In fact, I fully expect Keynote on the iPad to one day have unique features not in the desktop version which might make some consider it as their primary presentation creation tool. Now that would truly fulfill the role of the Trojan Horse!

6 responses to “The iPad as Enterprise Trojan Horse – lessons for those who don’t learn from history (with Keynote as lead warrior)

  1. Keynote Theme Park

    Yes Les, you are on the money with Keynote needing to work seamlessly from desktop to iPad. Another few things on the current Keynote iOS that is frustrating is QuickTime movies with transparency do not transfer, QuickTime movies will not loop, (odd since it plays once it is powerful enough to keep going, maybe it froze for a sec). The concept of “themes” and “Master Slides” is a mess. If I have it right, you bring it in as a presentation with many slides. I took a look a while back to see if I wanted to jump into the iPad with my products for Keynote, but it’s so bad I walked away from officially marketing for iPad use. As Steve says about Blu-ray , it’s a bag of hurt. Curious they sure don’t mention that. It’s very much glass-half-full on the web site, “see all these transitions you have available”. I would have liked Apple to state up front not to expect your OS X Keynote work to be compatible with iOS Keynote. I can’t recommend Keynote on iPad until Keynote works on iPad. The swap in both directions needs to be pretty well seamless. If that means dropping some things to get parity (or a check box on the Desktop Keynote to function in iOS mode to get there) so be it. Not to say you can’t get a lot of the add on products I offer on an iPad and use it, I just can’t help you out with your issues, you are on your own, baby.
    John

    • Wouldn’t it be ironic John if people like yourself discovered ways to add builds and transitions as third party paid add-ons in ways desktop Keynote can’t replicate?

      I calm myself by seeing the two similar in name and partial functionality only. Let’s see where things stand in a year, or on iPad 3!

  2. Les,

    It’s good to hear from you. Your comment regarding the seemingly interminable wait for QuarkExpress to make it to OS X caused me to chuckle and cringe simultaneously.

    • Hi Bill,

      I could have said Typestyler, but its creator Dave spent some time demoing via live Skype in last year’s presentation magic workshop at macworld, and I really like his software! I have no affection for Quark.

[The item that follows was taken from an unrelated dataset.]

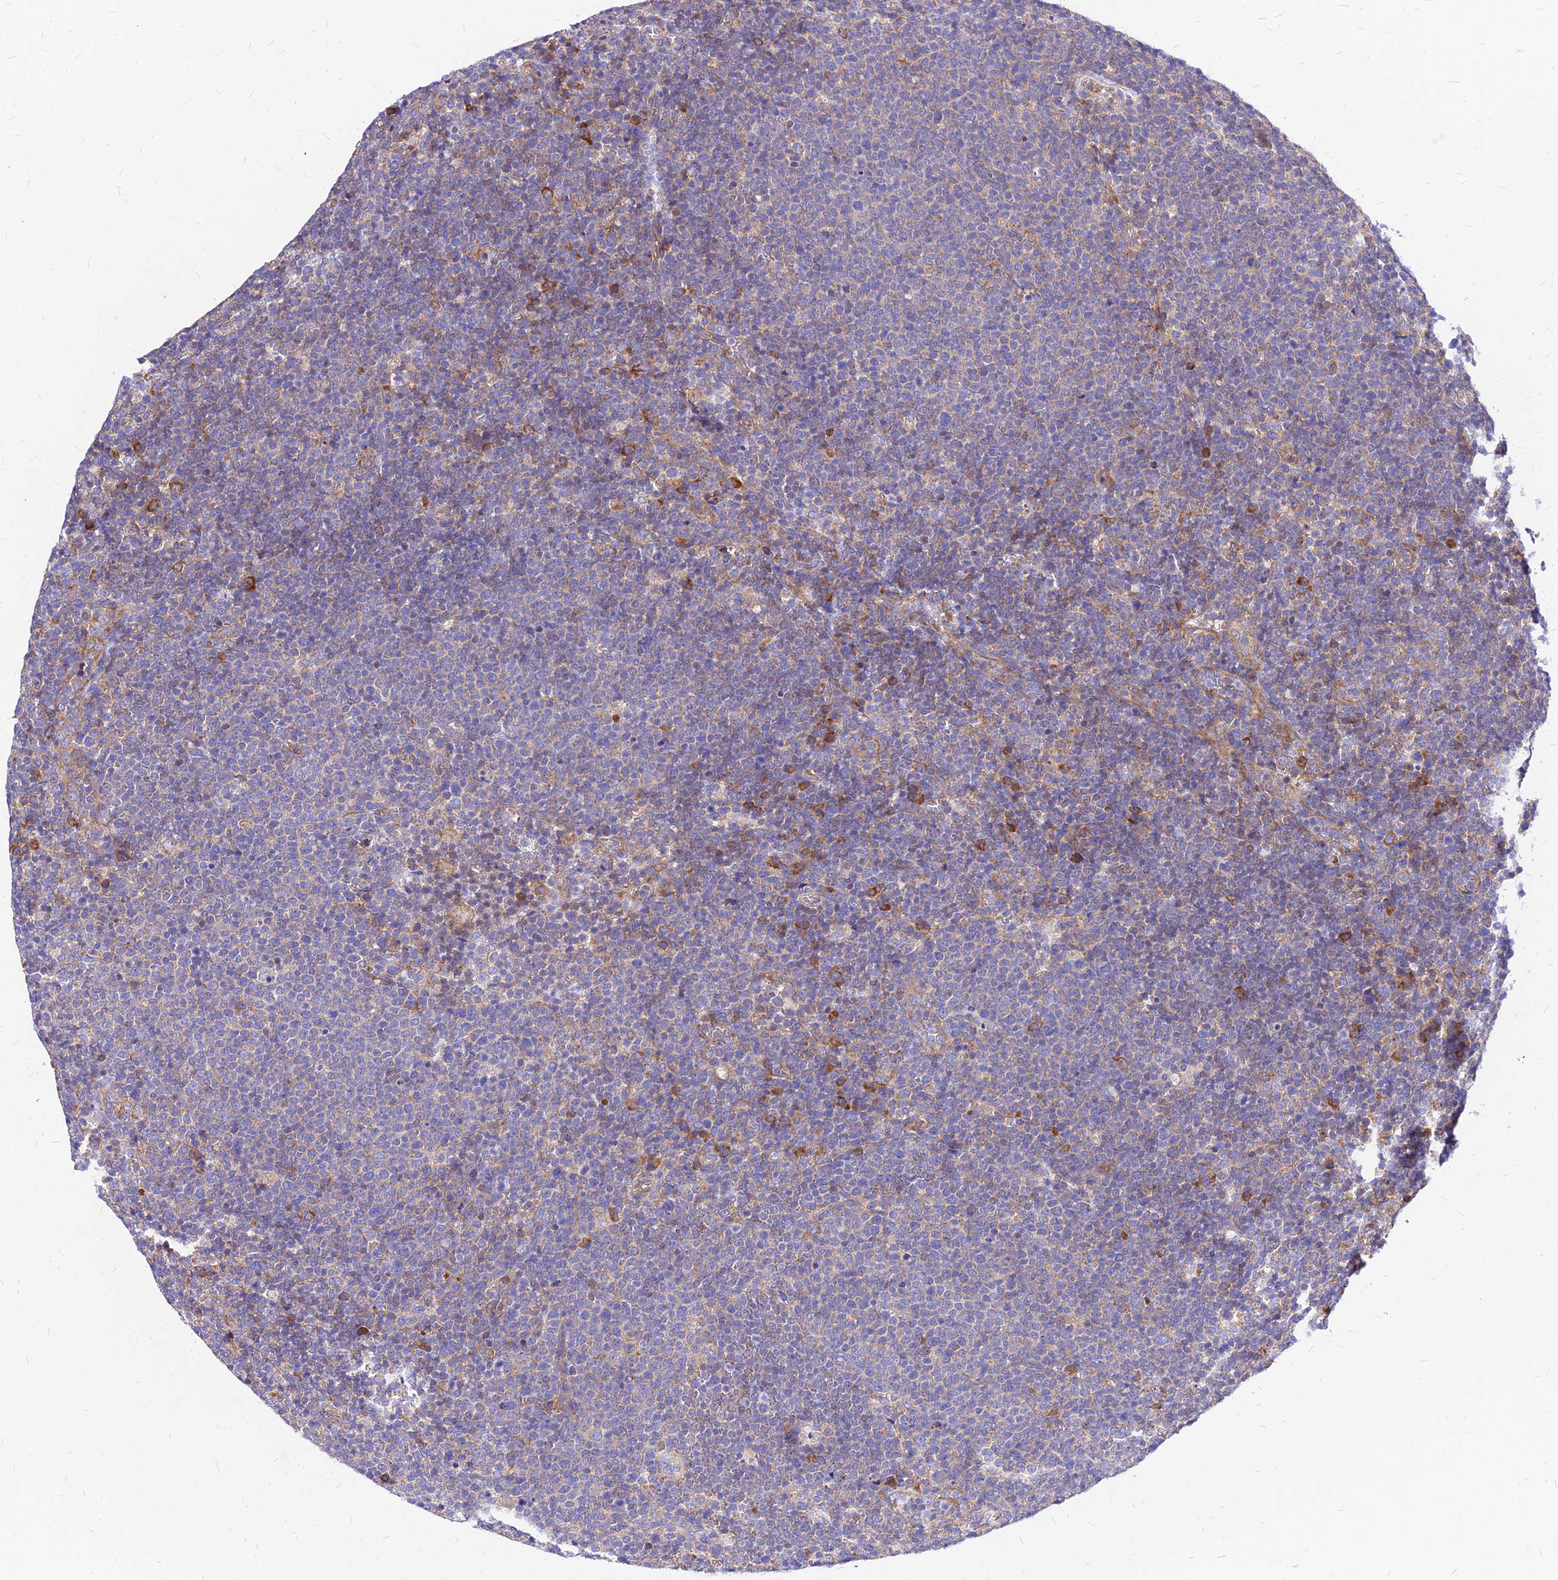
{"staining": {"intensity": "negative", "quantity": "none", "location": "none"}, "tissue": "lymphoma", "cell_type": "Tumor cells", "image_type": "cancer", "snomed": [{"axis": "morphology", "description": "Malignant lymphoma, non-Hodgkin's type, High grade"}, {"axis": "topography", "description": "Lymph node"}], "caption": "The micrograph exhibits no staining of tumor cells in lymphoma. Nuclei are stained in blue.", "gene": "RPL19", "patient": {"sex": "male", "age": 61}}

  3. Your prediction of the keynote for the iPad will supersede the one for desktop will come true, why? the iPad is the perfect machine for making presentation because of its mobility.

    The day Apple make cloud storage fully functional will make the iPad the one we will use for presentations.

    • Hi Adam,

      The more I worked through this blog entry and reviewed the iPad 2 Keynote (blog entry coming…) the more it became clear to me where Apple is going.

      So rather than a Gee Whiz remark written flippantly, I think there is virtue in wondering where the iPad will take Keynote, and not the other way around.

      I am particularly thinking of accessing keynote material in the cloud, presenting wirelessly via AppleTV, and GarageBand-like uniqueness which can’t be duplicated on the desktop. Think the presentation equivalent of the garageband demo of sustained notes or accelerometer driven forte or piano strikes.